In a new study published in Nature, researchers have identified 35 genetic susceptibility loci for atrial fibrillation (AF) in a Japanese population. The study also found that oestrogen-related receptor gamma (ERRg) plays a key role in the transcriptional regulation of AF-associated genes.

The need for non-European genomics studies

Atrial fibrillation is the most common type of cardiac arrhythmia, in which the upper chambers of the heart (the atria) beat irregularly and out of coordination with the lower chambers (the ventricles). This results in a lack of effective blood flow to the rest of the body and increases the risk of stroke and other complications. The genetic contribution to the development of AF is widely recognized, but the majority of studies have been performed in European populations. This study aimed to explore the genetic architecture of AF in a non-European population and improve the statistical power of AF-GWASs.

--------

■ Check your understanding:
- A) Answer from the atrial fibrillation text:
(i) How many genetic susceptibility loci for atrial fibrillation did the researchers identify?
(ii) Which receptor plays a key role in the transcriptional regulation of AF-associated genes?
(iii) In which populations have most studies of the genetic contribution to AF been performed?
- B) Reproduce word for word the part of the atrial fibrillation text starting at "Atrial fibrillation is" and ending at "power of AF-GWASs.".

Dataset entries:
--------

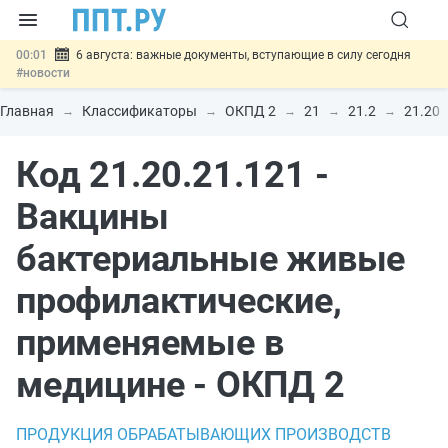
00:01
6 августа: важные документы, вступающие в силу сегодня
#новости
05.08
Обновили сообщения НПФ о договорах НПО и долгосрочных
сбережений
#новости
Главная
Классификаторы
ОКПД 2
21
21.2
21.20
05.08
Мигрантам с судимостью запретят получать ВНЖ и
гражданство: закон подписан
#новости
Код 21.20.21.121 -
05.08
Систему страхования вкладов распространили на электронные
кошельки
#новости
05.08
Важно
Подписан закон об упрощении госзакупок по 44-ФЗ
Вакцины
#новости
бактериальные живые
профилактические,
применяемые в
медицине - ОКПД 2
ПРОДУКЦИЯ ОБРАБАТЫВАЮЩИХ ПРОИЗВОДСТВ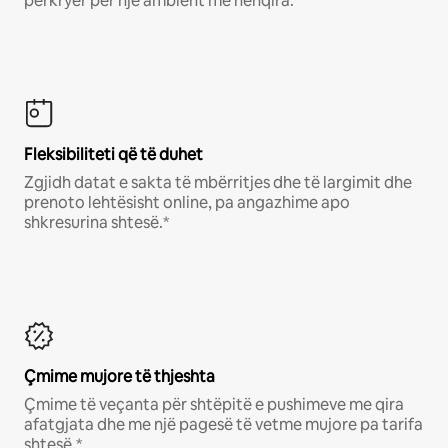
përkryer për një ambient me nënqira.
Fleksibiliteti që të duhet
Zgjidh datat e sakta të mbërritjes dhe të largimit dhe
prenoto lehtësisht online, pa angazhime apo
shkresurina shtesë.*
Çmime mujore të thjeshta
Çmime të veçanta për shtëpitë e pushimeve me qira
afatgjata dhe me një pagesë të vetme mujore pa tarifa
shtesë.*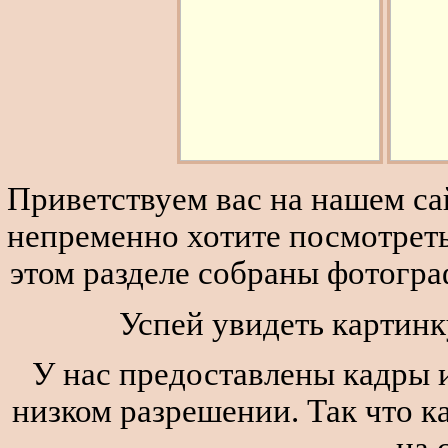
Приветствуем вас на нашем сай
непременно хотите посмотреть
этом разделе собраны фотогра
Успей увидеть картинк
У нас предоставлены кадры и
низком разрешении. Так что к
на 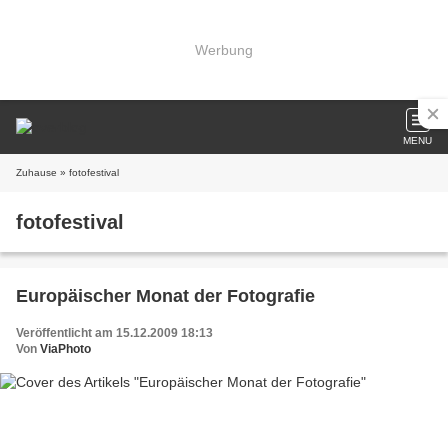
Werbung
MENU
Zuhause
» fotofestival
fotofestival
Europäischer Monat der Fotografie
Veröffentlicht am 15.12.2009 18:13
Von
ViaPhoto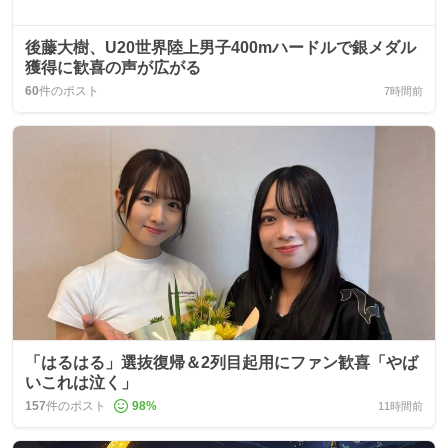
後藤大樹、U20世界陸上男子400mハードルで銀メダル
獲得に歓喜の声が広がる
60
件のポスト
7時間前
「はるはる」選抜復帰＆2列目起用にファン歓喜「やば
いこれは泣く」
157
件のポスト
98
%
11時間前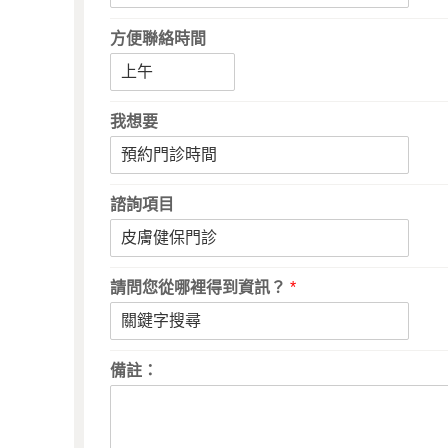
方便聯絡時間
我想要
諮詢項目
請問您從哪裡得到資訊？
*
備註：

--------

■ Solutions below:
- A)
(i) 35
(ii) Oestrogen-related receptor gamma (ERRg)
(iii) European populations

- B)
Atrial fibrillation is the most common type of cardiac arrhythmia, in which the upper chambers of the heart (the atria) beat irregularly and out of coordination with the lower chambers (the ventricles). This results in a lack of effective blood flow to the rest of the body and increases the risk of stroke and other complications. The genetic contribution to the development of AF is widely recognized, but the majority of studies have been performed in European populations. This study aimed to explore the genetic architecture of AF in a non-European population and improve the statistical power of AF-GWASs.